Another parameter that is important to consider when assessing the severity of EBI is early deterioration, which refers to a patient’s clinical decline within the first 72 h without any other identifiable cause [5, 9]. This deterioration is caused by multiple pathophysiological processes that lead to early brain damage, which in turn promotes further damage in the course of the disease [5, 9]. In line with the literature, our study found that early deterioration has a high prognostic value for patient outcome, which is why it was included in our SHELTER-score with a score value of 1.

Early deterioration reflects early brain damage, whereas early ischemia, as the most severe form, has already resulted in demarcated infarcted areas in the brain visible on CT imaging, as a manifestation of tissue hypoxia. The occurrence of early ischemia is heavily weighted in our SHELTER-score, with a score value of 2 given its high predictive accuracy in our study population.

In conclusion, by using the EBI variables, we developed a score with a very high predictive accuracy for patient outcome in the studied population of patients with aSAH. The strong correlation of the SHELTER-score with patient outcome highlights the critical nature of early-phase damage following subarachnoid hemorrhage for the overall disease course. Our SHELTER-score may prove valuable to clinicians in predicting the course of aSAH and making treatment decisions for affected patients with this life-threatening condition.

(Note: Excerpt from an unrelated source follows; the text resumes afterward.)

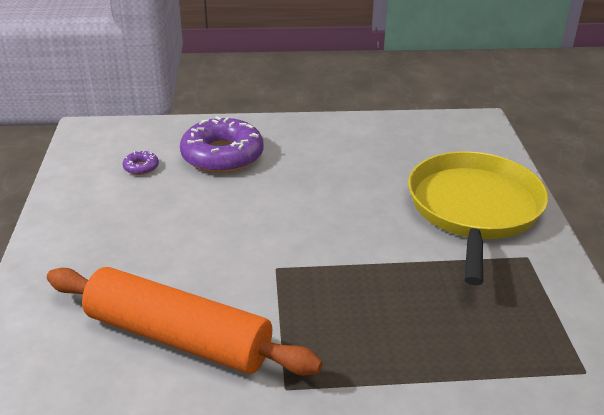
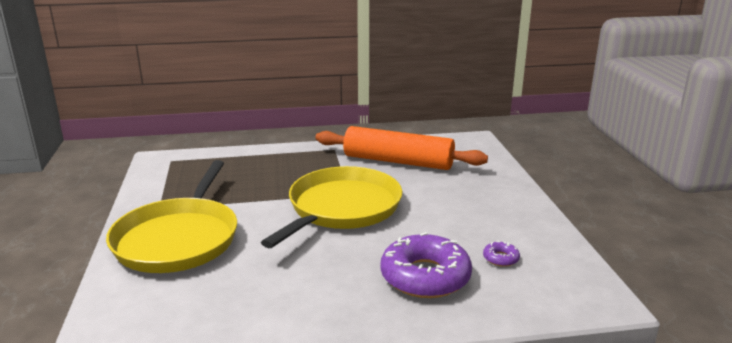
camera: 175 degrees right, 10 degrees down
none -> yellow pan [261,166,402,248]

When interpreting these findings, it’s important to acknowledge that this is a single-center, retrospective study, and the resulting score needs to be replicated and validated in other populations to estimate the generalizability of the SHELTER-score. Furthermore, only the 6-month mRS was used as an outcome variable, and other important outcome parameters such as cognitive status or quality of life of the affected patients were not taken into account in the compilation of the SHELTER-score. Additionally, future studies with a longer follow-up duration would be valuable for providing an even more comprehensive prediction of long-term outcomes. Additionally, preexisting health conditions of the patients were not taken into account and our study examined a specific set of clinical and radiological variables, and there may be additional prognostic factors that were not considered during the development of the scoring system (e.g., lab values). Incorporating these factors could potentially enhance the performance of the score. However, it is crucial to strike a balance between practicality and comprehensiveness. In our study, we prioritized variables that could be readily recorded in a timely manner. This decision was made to ensure the score’s practicality and ease of use in the clinical setting.

Conclusions

The SHELTER-score, which includes seven clinical and radiological features of EBI (age, WFNS grade, cardiopulmonary resuscitation, mydriasis, midline shift, early deterioration, and early ischemia), has high sensitivity and specificity for predicting clinical outcome. The SHELTER-score is an excellent tool for guiding neurointensivists to identify patients with poor outcomes and aid in treatment decision-making. Our clinical data highlight the significant impact of EBI on the overall outcome of patients with aSAH.